At least five fully vaccinated travellers have tested positive for COVID-19, Chief Medical Officer Dr. John Lee has confirmed.
Lee, responding to queries from the Cayman Compass on Thursday, said these positive cases have occurred over a period of around three months. They have involved persons who have been inoculated using different vaccines.
Positive cases in fully vaccinated individuals are rare, but are still possible and have been categorised as COVID-19 breakthrough cases in the US.
It was at Wednesday’s COVID-19 briefing, that Lee shared three of Cayman’s five ‘breakthrough cases’ had received their vaccines at the Health Services Authority.
“We’ve detected five people who have been vaccinated who have tested positive at some point. I am pretty sure the last two or three were on arrival but I cannot promise… I don’t have that figure in my head,” Lee said as he responded to questions at the briefing.
He said apart from the HSA-vaccinated individuals, one was vaccinated with Moderna and two were vaccinated with a Chinese vaccine.
Cayman mainly uses the Pfizer vaccine; only a limited amount of AstraZeneca vaccines have been administered locally.
Lee, in his emailed comment to the Compass, stressed the importance of vaccination.
“We know that vaccines prevent a lot of transmission of SARS-CoV-2 but they do not prevent all of it. The Pfizer-BioNTech vaccine probably prevents in the region of 80% transmission. Please remember that just because we can detect the presence of the virus in someone’s airways, this does not mean that they can definitely spread it – that is a bit of an unknown in any single individual. The vaccines are also not 100% effective. All of this points us to get as many people vaccinated as possible, as it’s the best possible protection,” he said.
Based on recent figures 39,090 persons resident in the Cayman Islands have received a full dose of the COVID-19 vaccine. This equates to approximately 55 per cent of the population.
Cayman’s vaccination programme resumed Thursday after fresh supplies of the Pfizer vaccine were delivered Wednesday afternoon aboard the British Airways flight.

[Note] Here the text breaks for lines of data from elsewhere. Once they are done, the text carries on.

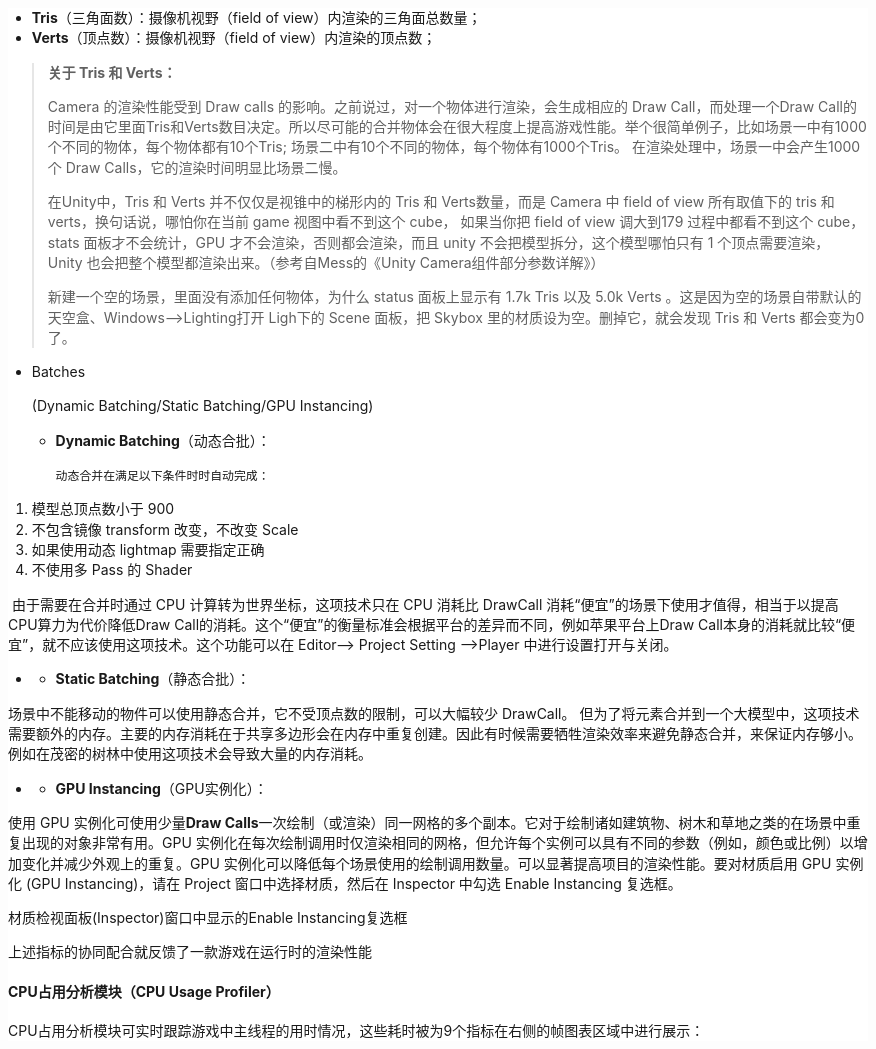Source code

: - **Tris**（三角面数）：摄像机视野（field of view）内渲染的三角面总数量；
- **Verts**（顶点数）：摄像机视野（field of view）内渲染的顶点数；

>  **关于 Tris 和 Verts：**
>
>  Camera 的渲染性能受到 Draw calls 的影响。之前说过，对一个物体进行渲染，会生成相应的 Draw Call，而处理一个Draw Call的时间是由它里面Tris和Verts数目决定。所以尽可能的合并物体会在很大程度上提高游戏性能。举个很简单例子，比如场景一中有1000个不同的物体，每个物体都有10个Tris; 场景二中有10个不同的物体，每个物体有1000个Tris。 在渲染处理中，场景一中会产生1000个 Draw Calls，它的渲染时间明显比场景二慢。
>
>  在Unity中，Tris 和 Verts 并不仅仅是视锥中的梯形内的 Tris 和 Verts数量，而是 Camera 中 field of view 所有取值下的 tris 和 verts，换句话说，哪怕你在当前 game 视图中看不到这个 cube， 如果当你把 field of view 调大到179 过程中都看不到这个 cube，stats 面板才不会统计，GPU 才不会渲染，否则都会渲染，而且 unity 不会把模型拆分，这个模型哪怕只有 1 个顶点需要渲染， Unity 也会把整个模型都渲染出来。（参考自Mess的《Unity Camera组件部分参数详解》）
>
>  新建一个空的场景，里面没有添加任何物体，为什么 status 面板上显示有 1.7k Tris 以及 5.0k Verts 。这是因为空的场景自带默认的天空盒、Windows—>Lighting打开 Ligh下的 Scene 面板，把 Skybox 里的材质设为空。删掉它，就会发现 Tris 和 Verts 都会变为0了。

- Batches

  (Dynamic Batching/Static Batching/GPU Instancing)

  - **Dynamic Batching**（动态合批）：

 		动态合并在满足以下条件时时自动完成：

1. 模型总顶点数小于 900
2. 不包含镜像 transform 改变，不改变 Scale
3. 如果使用动态 lightmap 需要指定正确
4. 不使用多 Pass 的 Shader

​		 由于需要在合并时通过 CPU 计算转为世界坐标，这项技术只在 CPU 消耗比 DrawCall 消耗“便宜”的场景下使用才值得，相当于以提高CPU算力为代价降低Draw Call的消耗。这个“便宜”的衡量标准会根据平台的差异而不同，例如苹果平台上Draw Call本身的消耗就比较“便宜”，就不应该使用这项技术。这个功能可以在 Editor–> Project Setting –>Player 中进行设置打开与关闭。

- - **Static Batching**（静态合批）：

 场景中不能移动的物件可以使用静态合并，它不受顶点数的限制，可以大幅较少 DrawCall。 但为了将元素合并到一个大模型中，这项技术需要额外的内存。主要的内存消耗在于共享多边形会在内存中重复创建。因此有时候需要牺牲渲染效率来避免静态合并，来保证内存够小。例如在茂密的树林中使用这项技术会导致大量的内存消耗。

- - **GPU Instancing**（GPU实例化）：

 使用 GPU 实例化可使用少量**Draw Calls**一次绘制（或渲染）同一网格的多个副本。它对于绘制诸如建筑物、树木和草地之类的在场景中重复出现的对象非常有用。GPU 实例化在每次绘制调用时仅渲染相同的网格，但允许每个实例可以具有不同的参数（例如，颜色或比例）以增加变化并减少外观上的重复。GPU 实例化可以降低每个场景使用的绘制调用数量。可以显著提高项目的渲染性能。要对材质启用 GPU 实例化 (GPU Instancing)，请在 Project 窗口中选择材质，然后在 Inspector 中勾选 Enable Instancing 复选框。

材质检视面板(Inspector)窗口中显示的Enable Instancing复选框

上述指标的协同配合就反馈了一款游戏在运行时的渲染性能

####  **CPU占用分析模块（****CPU Usage Profiler****）**

 CPU占用分析模块可实时跟踪游戏中主线程的用时情况，这些耗时被为9个指标在右侧的帧图表区域中进行展示：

Breakthrough cases under surveillance
The US Centers for Disease for Control and Prevention said vaccine breakthrough cases are expected.
“COVID-19 vaccines are effective and are a critical tool to bring the pandemic under control. However, no vaccines are 100% effective at preventing illness in vaccinated people. There will be a small percentage of fully vaccinated people who still get sick, are hospitalized, or die from COVID-19,” it said in its guidance documents.

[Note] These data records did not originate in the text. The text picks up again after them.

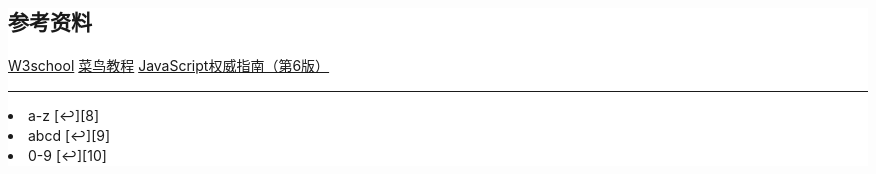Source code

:
## 参考资料

[W3school][5]
[菜鸟教程][6]
[JavaScript权威指南（第6版）][7]


-----


<li id="fn-1">a-z [↩][8]

<li id="fn-2">abcd [↩][9]

<li id="fn-3">0-9 [↩][10]



[2]: #fn-1
[3]: #fn-2
[4]: #fn-3
[5]: http://www.w3school.com.cn/jsref/jsref_obj_regexp.aspp
[6]: http://www.runoob.com/js/js-obj-regexp.html
[7]: http://item.jd.com/10974436.html
[8]: #fnref-1
[9]: #fnref-2
[10]: #fnref-3
[0]: ./img/bV5HFa.png
[1]: ./img/bV5HFe.png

The CDC pointed out that COVID-19 vaccines are effective at preventing COVID-19 disease, especially severe illness and death and reduce the risk of people spreading coronavirus.
It recommends vaccinated people experiencing COVID-19 symptoms to get tested.
Low risk of reinfection
Meanwhile Public Health England’s weekly surveillance data on possible coronavirus (COVID-19) reinfections indicated the risk is low.
The report stated that there were 15,893 possible reinfections with SARS-CoV-2 up to 30 May 2021 in England, out of nearly 4 million people with confirmed infections throughout the pandemic.
“This is equivalent to around 0.4% cases becoming re-infected. Reinfection with SARS-CoV-2 is expected and has been previously reported, however, this data highlights that the overall risk, as detected through national surveillance, remains low. PHE is calling on everyone who is eligible for the COVID-19 vaccine to take up the offer of 2 doses as this will minimise the risk of re-infection,” the PHE report said.
A possible reinfection is identified where consecutive positive test results in the same person are at least 90 days apart, PHE said.
Current evidence suggests that most reinfections will not cause symptoms, the report stated, adding work is ongoing to better understand the factors that make someone more likely to catch COVID-19 again and also the impact of vaccine status.
“There is currently no evidence that the Delta variant, or any other Variants of Concern, are more likely to cause reinfection than others, but we will closely monitor this,” the PHE said.